▶ _SUAS TAREFAS_
**a.** Segundo o texto sobre educação e pandemia, em quantos anos devemos pensar em como a próxima pandemia nos encontrará?
**b.** Liste os nomes das pessoas cujos sonhos, de acordo com o texto sobre educação e pandemia, o PME traz de volta.
**c.** Continue o texto sobre educação e pandemia a partir do ponto em que ele termina.

▶ _DOCUMENTO DE ORIGEM_

Então, o que podemos fazer agora para animar os sonhos? Construir redes por meio dos diferentes meios e plataformas digitais e encarar a realidade vergonhosa que a pandemia desnudou, colocando as vísceras da sociedade brasileira à mostra. Os mesmos estudantes que aos milhões não têm acesso aos computadores, às redes de internet, são também os que não têm as condições básicas para viver com dignidade. São os mesmos que, por seu berço e sobrenome, classe e raça, sofrem o impedimento a seu pleno desenvolvimento, apesar da garantia constitucional que isso representa.
Temos de sair dessa pandemia pensando sobre como a próxima nos encontrará em termos de organização societária, em 5, 10 ou 50 anos. É um imperativo pensar como o país caminha, apesar do contexto político e sanitário adverso, para que a consciência do direito à vida digna seja construída por todas e para todas as pessoas que vivem aqui, buscando superar as notícias falsas, os falsos profetas e a grande mídia que se sujeita ao grande capital nacional e internacional.
O PME realimenta e traz de volta os sonhos sonhados por Anísio, Darcy, Florestan, Freire e tantos/as outros/as, e nos desafia a conhecer as memórias das tentativas feitas para construir a escola pública, republicana, universal, integral, gratuita e laica, nos intervalos democráticos que já vivemos.

(Itens de um conjunto de dados)
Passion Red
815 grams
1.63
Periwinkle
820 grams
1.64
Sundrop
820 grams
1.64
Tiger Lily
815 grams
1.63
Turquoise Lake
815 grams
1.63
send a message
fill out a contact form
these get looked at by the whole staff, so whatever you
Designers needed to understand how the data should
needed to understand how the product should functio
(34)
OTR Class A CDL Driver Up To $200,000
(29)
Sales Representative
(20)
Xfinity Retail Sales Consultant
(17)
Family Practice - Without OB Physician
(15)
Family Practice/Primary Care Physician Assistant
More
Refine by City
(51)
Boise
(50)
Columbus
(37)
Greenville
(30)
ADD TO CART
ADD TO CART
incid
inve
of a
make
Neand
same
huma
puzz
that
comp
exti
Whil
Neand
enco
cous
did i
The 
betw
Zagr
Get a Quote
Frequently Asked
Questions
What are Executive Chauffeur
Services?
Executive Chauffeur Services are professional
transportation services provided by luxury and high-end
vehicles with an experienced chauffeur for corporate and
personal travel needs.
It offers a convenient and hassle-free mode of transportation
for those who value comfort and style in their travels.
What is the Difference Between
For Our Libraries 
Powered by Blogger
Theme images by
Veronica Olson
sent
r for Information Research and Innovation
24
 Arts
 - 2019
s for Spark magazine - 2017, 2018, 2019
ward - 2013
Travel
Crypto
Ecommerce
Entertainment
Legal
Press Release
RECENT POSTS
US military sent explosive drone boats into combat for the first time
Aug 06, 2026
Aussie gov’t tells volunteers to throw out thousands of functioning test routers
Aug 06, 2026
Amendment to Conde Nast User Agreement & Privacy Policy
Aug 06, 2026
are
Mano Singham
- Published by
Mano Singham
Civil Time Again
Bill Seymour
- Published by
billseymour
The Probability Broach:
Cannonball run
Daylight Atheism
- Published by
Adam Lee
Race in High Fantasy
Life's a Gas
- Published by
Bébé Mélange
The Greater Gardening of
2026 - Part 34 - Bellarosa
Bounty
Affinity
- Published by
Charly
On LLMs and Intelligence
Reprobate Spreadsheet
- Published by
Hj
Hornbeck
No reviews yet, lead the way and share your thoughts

▶ _RESPOSTAS DO EXERCÍCIO_
**a.** Em 5, 10 ou 50 anos.

**b.** Anísio, Darcy, Florestan e Freire.

**c.**
Neste ano de 2020, completamos 10 anos do Decreto Presidencial, assinado pelo então Presidente Lula, que corroborava a perspectiva de uma escola articulada ao seu território, a sua comunidade, aos saberes locais e comprometida com a construção da cidadania. Temos de fazer um esforço para lembrar de tudo que fomos capazes de fazer, ampliando espaços de diálogo, construindo políticas intersetoriais e horizontais, avaliando, não para construir rankings, mas para poder ir mais longe, para rever práticas. Como dizia Paulo Freire, “só existe futuro se o presente for transformado” e nós temos o dever de não esquecer do que fizemos, apesar das condições do presente, apesar do fascismo que nos ronda. Umberto Eco nos recorda que o fascismo é exatamente a ausência da reflexão, é a ação pela ação, também por isso temos de continuar produzindo conhecimento, refletindo, revendo o que vivemos e sonhando. Contra as ideias da força, a força das ideias, dizia o grande Florestan Fernandes.
O Mais Educação ajudou a construir muitas ideias e a constituir um movimento que provocou as inteligências dos/as professores/as da Educação Básica, saindo, inclusive, desse modelo vertical da universidade para a Educação Básica. Entre suas grandes e profundas lições, a de que estudantes e professores/as da Educação Básica precisam ter voz, precisam construir nas suas escolas projetos coletivos que façam sentido, em curto, médio e longo prazo, porque essa tempestade vai passar e, no horizonte, teremos esboçado o projeto de um país para todos/as, no qual a escola pública seja fundamenta e seja uma possibilidade.